I was to be refused more than once, for this wise and prudent Mother in her experience could undoubtedly foresee that a perfect Act of Abandonment, such as our Lord desired, for the accomplishment of His special designs, might bring about consequences which my inexperience in the ways of God prevented me from foreseeing. So it was for this reason that the prioress in her wisdom first submitted me to the tests of obedience and the renouncing of my will, to make this poor and miserable instrument more manageable and yielding before allowing her to be offered to our Lord. I was therefore obliged to tell the Holy Child Jesus that our Reverend Mother merely loaned me to Him as His donkey. Presenting myself to Him in this new role through the hands of Mary and Joseph, I believe my act of simplicity was agreeable to the Divine Infant for He began to wield a new power over my soul, directing it in His ways. This was, indeed, the fulfillment of one of His promises which He had made me on entering Carmel. I considered my soul as being the poor stable of Bethlehem, and contemplating the Holy Infant dwelling in my heart, I adored Him there in union with Mary and Joseph, offering myself to Him as His little house-servant. During prayer I considered myself to be His donkey, warming Him with my love. Then again as I went through the convent doing such manual work as had been assigned to me, I imagined myself in the house of Nazareth, working for the Holy Family.

But the devil who is so proud was, undoubtedly, jealous at seeing me so taken up with honoring the humiliations of the Infancy of the Word Incarnate, and one day after I had performed an action which must have proved very displeasing to him, he tried to revenge himself upon me. That night, after I had retired and was, I believe, about to fall asleep, I felt suddenly on my head what seemed like a huge beast wanting to smother me. Instantly, I experienced an interior warning that this was the demon. As I felt his claws sink into my head, I called on the Blessed Virgin with all my strength, asking her to come to my help, and saw that at the sacred name of Mary, he took flight.
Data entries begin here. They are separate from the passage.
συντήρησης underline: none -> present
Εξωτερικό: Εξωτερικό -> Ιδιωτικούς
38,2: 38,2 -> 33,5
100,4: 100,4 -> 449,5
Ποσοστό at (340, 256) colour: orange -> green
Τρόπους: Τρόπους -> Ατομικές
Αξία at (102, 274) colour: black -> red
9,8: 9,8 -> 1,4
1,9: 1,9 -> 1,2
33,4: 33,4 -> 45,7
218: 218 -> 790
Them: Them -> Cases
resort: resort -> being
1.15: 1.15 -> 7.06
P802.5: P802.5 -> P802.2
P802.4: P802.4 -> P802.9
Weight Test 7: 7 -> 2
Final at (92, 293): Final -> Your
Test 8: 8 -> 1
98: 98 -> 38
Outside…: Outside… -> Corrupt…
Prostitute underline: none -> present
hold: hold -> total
Then I began to pray and as well as I can recall, I began to sing those adorable words so terrible to the demon, "And the Word was made flesh and dwelt among us," in spite of the fact that it was our time of strict silence. Although I did not see him with the eyes of my body, since he crouched himself on top of my head, I was beside myself with fright, for I was inwardly convinced that this was no mere dream, but that it was the demon attempting to smother the donkey of the Divine Infant Jesus, but the Holy Virgin came to its help.